7 things never to say to anyone, and why (Part 1)
In part one of this special two-part series for PoliceOne.com, I'll share the first four of a total of seven commonly used statements that can work against you.
1. "HEY YOU! COME HERE!"
Consider, you are on patrol and you see someone suspicious you want to talk with, so you most naturally say, "Hey you! Come here!" Verbal Judo teaches that "natural language is disastrous!" and this provides a wonderful example. You have just warned the subject that he is in trouble. "Come here" means to you, "Over here, you are under my authority." But to the subject it means, "Go away-quickly!" The words are not tactical for they have provided a warning and possibly precipitated a chase that would not have been necessary had you, instead, walked casually in his direction and once close said, "Excuse me. Could I chat with momentarily?" Notice this question is polite, professional, and calm.
Also notice, you have gotten in close, in his "space" though not his "face," and now you are too close for him to back off, giving you a ration of verbal trouble, as could have easily been the case with the "Hey you! Come here!" opening.
The ancient samurai knew never to let an opponent pick the place of battle for then the sun would always be in your eyes! "Come here" is loose, lazy, and ineffective language. Easy, but wrong. Tactically, "May I chat with you" is far better, for not only have you picked the place to talk, but anything the subject says, other than yes or no-the question you asked-provides you with intelligence regarding his emotional and/or mental state. Let him start any 'dance' of resistance.
Point: Polite civility can be a weapon of immense power!
2. "CALM DOWN!"
Consider this verbal blunder. You approach some angry folks and you most naturally say, "Hey, calm down!" This command never works, so why do we always use it? Because it flows naturally from our lips!
What's wrong with it? One, the phrase is a criticism of their behavior and suggests that they have no legitimate right to be upset! Hence, rather than reassuring them that things will improve, which should be your goal, you have created a new problem! Not only is there the matter they were upset about to begin with, but now they need to defend their reaction to you! Double the trouble!
Better, put on a calming face and demeanor-in Verbal Judo we say, 'Chameleon up'-look the person in the eye and say, gently, "It's going to be all right. Talk to me. What's the matter?" The phrase "What's the matter?' softens the person up to talk and calm down; where 'Calm down' hardens the resistance. The choice is yours!
3. "I'M NOT GOING TO TELL YOU AGAIN!"
We teach in Verbal Judo that 'repetition is weakness on the streets!' and you and I both know that this phrase is almost always a lie. You will say it again, and possibly again and again!
Parents do it all the time with their kids, and street cops do it with resistant subjects, all the time! The phrase is, of course, a threat, and voicing it leaves you only one viable option-action! If you are not prepared to act, or cannot at the time, you lose credibility, and with the loss of creditability comes the loss of power and safety!

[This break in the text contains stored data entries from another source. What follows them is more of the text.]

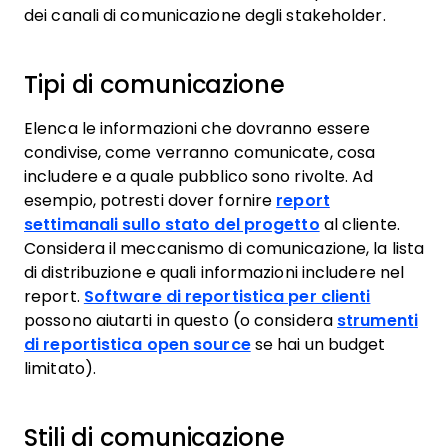
dei canali di comunicazione degli stakeholder.
Tipi di comunicazione
Elenca le informazioni che dovranno essere
condivise, come verranno comunicate, cosa
includere e a quale pubblico sono rivolte. Ad
esempio, potresti dover fornire
report
settimanali sullo stato del progetto
al cliente.
Considera il meccanismo di comunicazione, la lista
di distribuzione e quali informazioni includere nel
report.
Software di reportistica per clienti
possono aiutarti in questo (o considera
strumenti
di reportistica open source
se hai un budget
limitato).
Stili di comunicazione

Even if you are prepared to act, you have warned the subject that you are about to do so and forewarned is forearmed! Another tactical blunder! Like the rattlesnake you have made noise, and noise can get you hurt or killed. Better to be more like the cobra and strike when least suspected!
If you want to stress the seriousness of your words, say something like, 'Listen, it's important that you get this point, so pay close attention to what I'm about to tell you.'
If you have used Verbal Judo's Five Steps of Persuasion you know that we act after asking our "nicest, most polite question,"
"Sir, is there anything I could say that would get you to do A, B and C? I'd like to think so?"
If the answer is NO, we act while the subject is still talking! We do not telegraph our actions nor threaten people, but we do act when verbal persuasion fails.
4. "BE MORE REASONABLE!"
Telling people "be more reasonable" has many of the same problems as "Calm Down!" Everyone thinks h/she is plenty reasonable given the present circumstances! I never have had anyone run up to me and say, "Hey, I know I'm stupid and wrong, but here's what I think!" although I have been confronted by stupid and wrong people! You only invite conflict when you tell people to "be more reasonable!"
Instead, make people more reasonable by the way in which you handle them, tactically! Use the language of reassurance-"Let me see if I understand your position," and then paraphrase-another VJ tactic!-back to them their meaning, as you see it, in your words! Using your words will calm them and make them more reasonable because your words will (or better be!) more professional and less emotional.
This approach absorbs the other's tension and makes him feel your support. Now you can help them think more logically and less destructively, without making the insulting charge implied in your statement, "Be more reasonable!"
Again, tactics over natural reaction!